Mind if I take a look at this?
Not at all
Once, a long time ago, the initial counter version was part of the on-disk format, so we couldn't use bit fields. Now it is set at runtime, so it might make sense to use bitfields and let the C compiler handle all the shifting and masking. Something like:
struct counter {
int16_t value:12;
uint16_t backoff:4;
}
@markshannon Before I try to implement the bitfield suggestion, can I get your opinion on my proposal above?
Unifying the counters seems reasonable. They all do much the same thing.
I'd like to keep the thresholds (at least for now) for two reasons:
- It provides a simple way to turn off tier2, by setting the threshold higher than the counter can go.
- We don't know yet what values we want for the various thresholds, so we might want to change them dynamically.
We can get rid of the thresholds, if it makes things significantly simpler.
We can support turning off tier 2 by changing if ((++counter) >= interp->threshold) to if ((counter -= interp->tier2) == 0)
We can handle dynamic thresholds in the optimizer if necessary.
Actually, there is no need for interp->tier2.
if ((--counter) == 0) is faster, and exponential backoff means we won't be calling the optimizer function much.
Although objectively the PR makes things worse (it is larger and perhaps slower), I still think factoring out the counter is a good idea.

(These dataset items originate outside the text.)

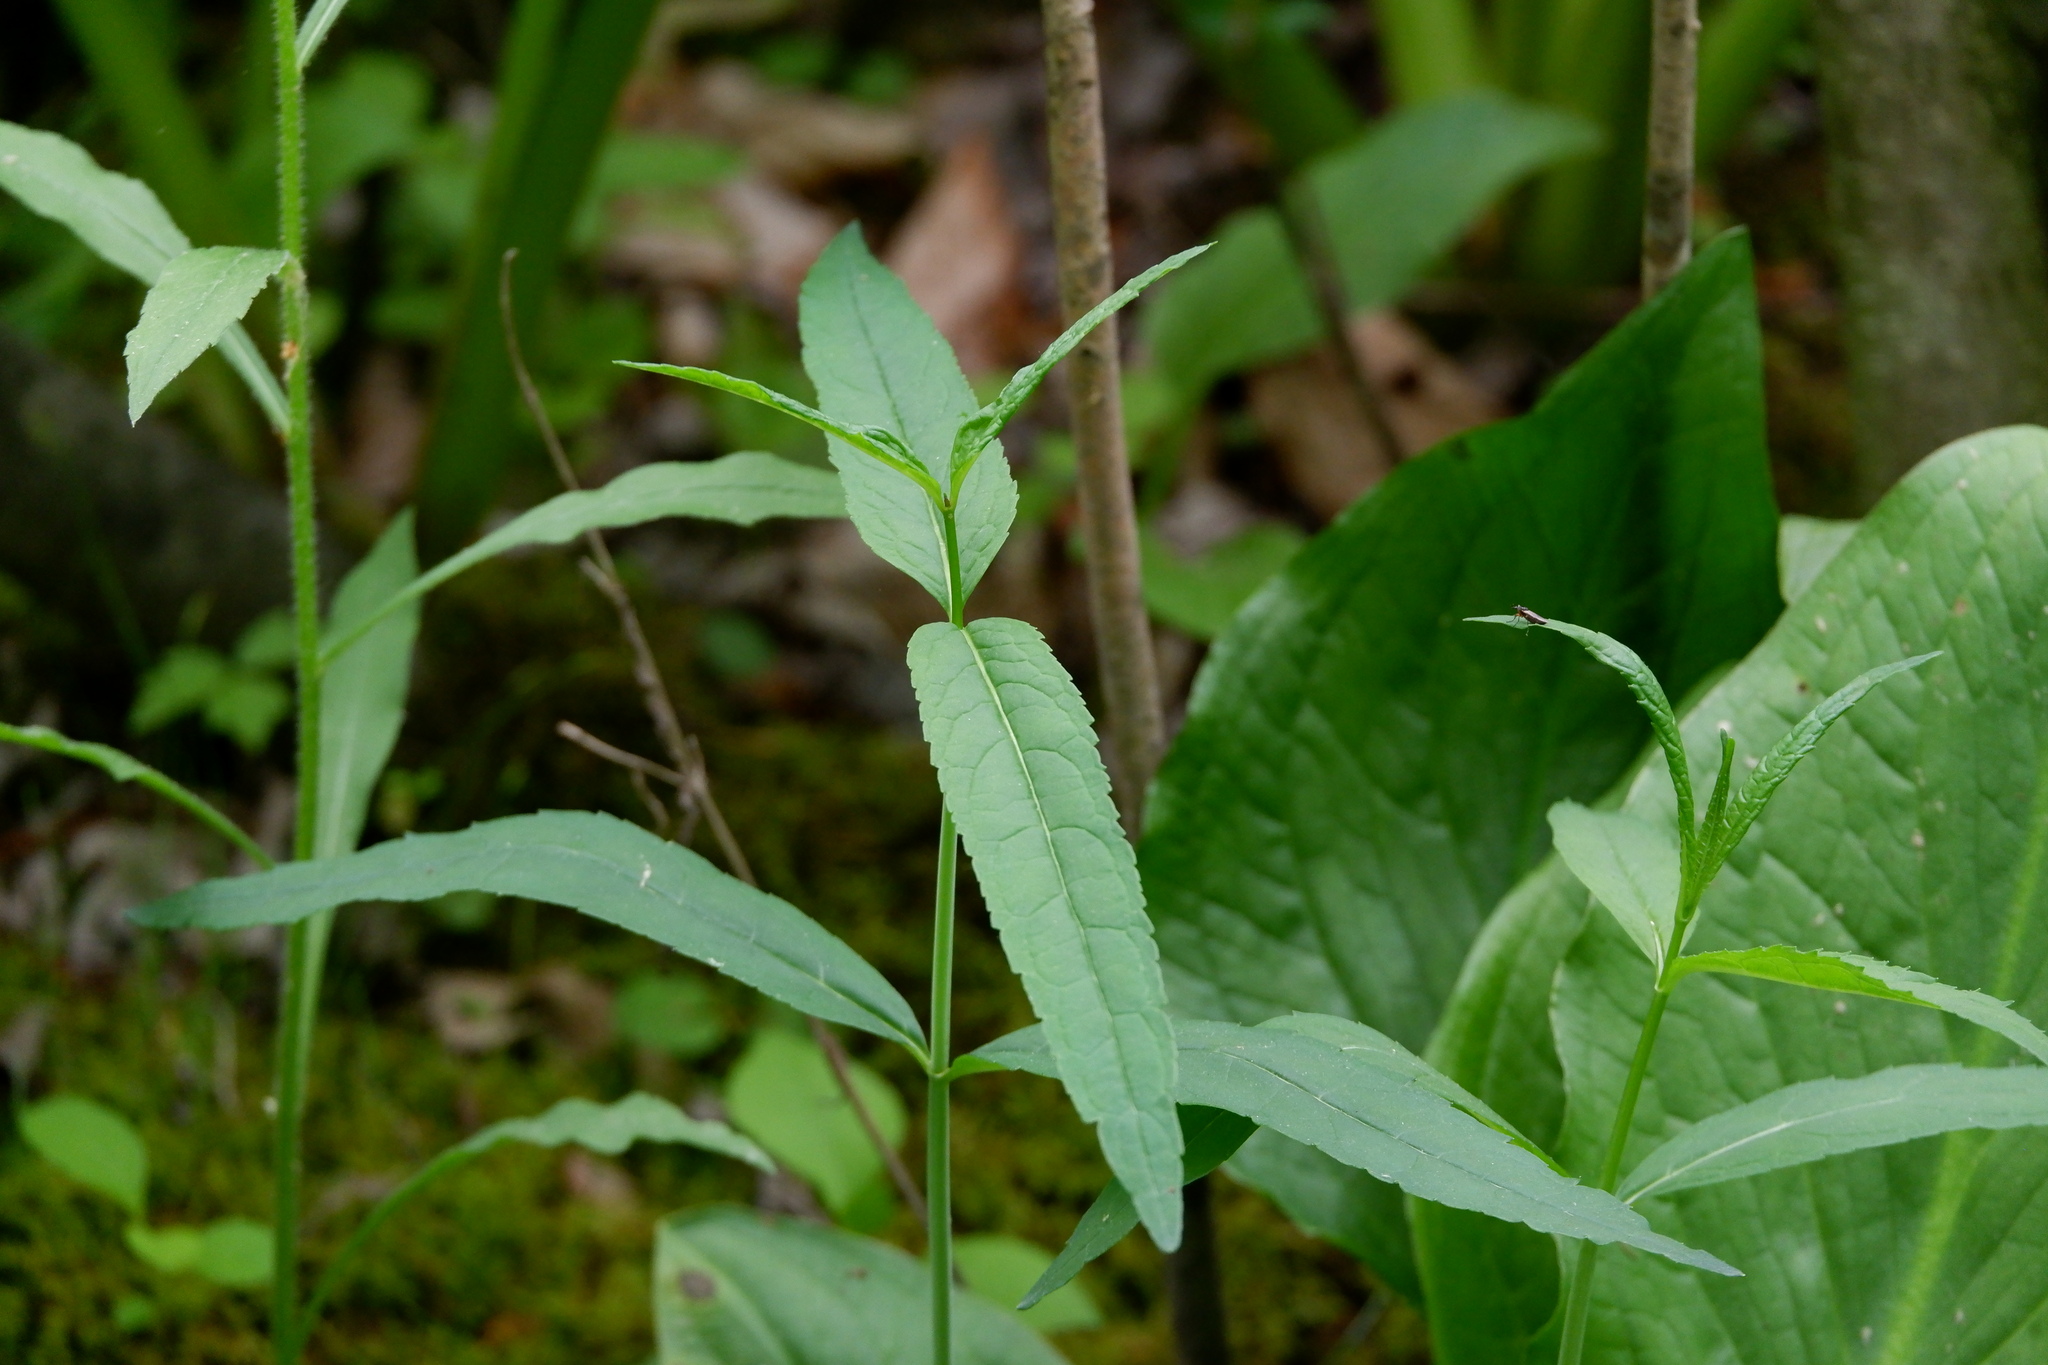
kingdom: Plantae
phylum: Tracheophyta
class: Magnoliopsida
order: Lamiales
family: Plantaginaceae
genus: Chelone
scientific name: Chelone glabra
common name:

I think that the various optimizer thresholds are a blocker. So what happens if we always trigger the counter on zero, removing the thresholds?
- We need to initialize the counters to some value, and that has to be a constant for practical purposes.
- We will call the optimizer even if it is turned off.
(1) limits our options to vary the thresholds at runtime, but I'm not seeing any value in being able to do that anyway. We use constants for tier 1 and that seems to work just fine. (2) may actually result in a speedup. It is slower when we do call the no-op optimizer, but faster the thousands of times when we do not.
I've removed the thresholds as an experiment. I'm running the benchmarks now.
Thanks! Looking forward to the results.
I have a theory BTW about why my PR makes things slower -- it could be that the bitfields end up generating worse code for either the zero check or the decrement operation, and that would affect Tier 1 (especially cases where specializations fails).
Strangely slow https://github.com/faster-cpython/benchmarking/tree/main/results/bm-20240328-3.13.0a5%2B-174fc24-JIT I may have messed something up. Maybe worth running the stats on it to see what's happening
More discussion in the PR. I've removed the thresholds there as well and done some limited local benchmarking; my theory is that the tweaks cause more Tier 2 uops to be executed and that's still slower (even with the JIT, though less slower in that case).